▸ **ABOUT THIS TASK**
Look below for the line that contains "так или иначе", then copy it and each following line exactly, through and including the line that contains "оставили позади все".

[Collected data]
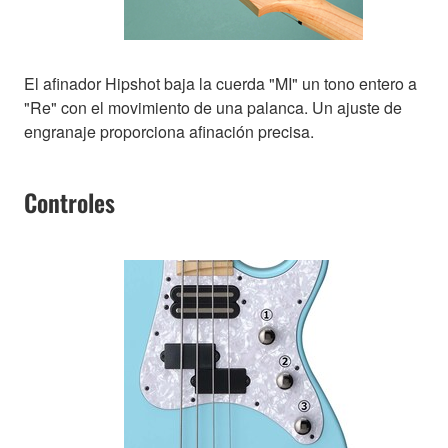
El afinador Hipshot baja la cuerda "MI" un tono entero a
"Re" con el movimiento de una palanca. Un ajuste de
engranaje proporciona afinación precisa.
Controles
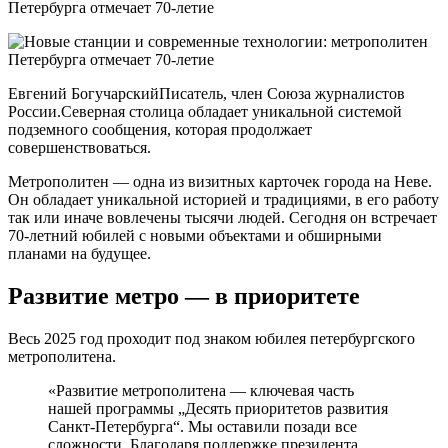
Евгений БогучарскийПисатель, член Союза журналистов
России.Северная столица обладает уникальной системой
подземного сообщения, которая продолжает
совершенствоваться.
Метрополитен — одна из визитных карточек города на Неве.
Он обладает уникальной историей и традициями, в его работу
так или иначе вовлечены тысячи людей. Сегодня он встречает
70-летний юбилей с новыми объектами и обширными
планами на будущее.
Развитие метро — в приоритете
Весь 2025 год проходит под знаком юбилея петербургского
метрополитена.
«Развитие метрополитена — ключевая часть
нашей программы „Десять приоритетов развития
Санкт‑Петербурга“. Мы оставили позади все
сложности. Благодаря поддержке президента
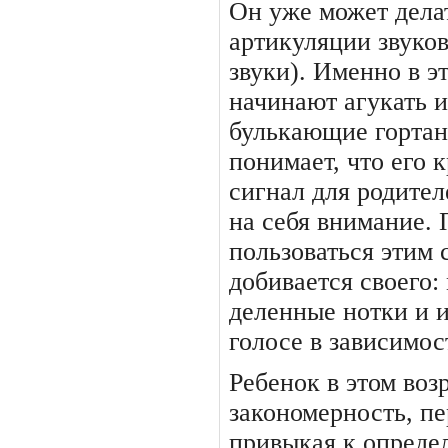
Он уже может дела
артикуля­ции звуко
звуки). Именно в э
начинают агукать и
булькающие гортанн
понимает, что его
сиг­нал для родите
на себя вни­мание.
пользоваться этим 
добивается своего:
деленные нотки и 
голосе в зависимос
Ребенок в этом воз
зако­номерность, п
привыкая к опреде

▸ **ANSWER BOX**
так или иначе вовлечены тысячи людей. Сегодня он встречает
70-летний юбилей с новыми объектами и обширными
планами на будущее.
Развитие метро — в приоритете
Весь 2025 год проходит под знаком юбилея петербургского
метрополитена.
«Развитие метрополитена — ключевая часть
нашей программы „Десять приоритетов развития
Санкт‑Петербурга“. Мы оставили позади все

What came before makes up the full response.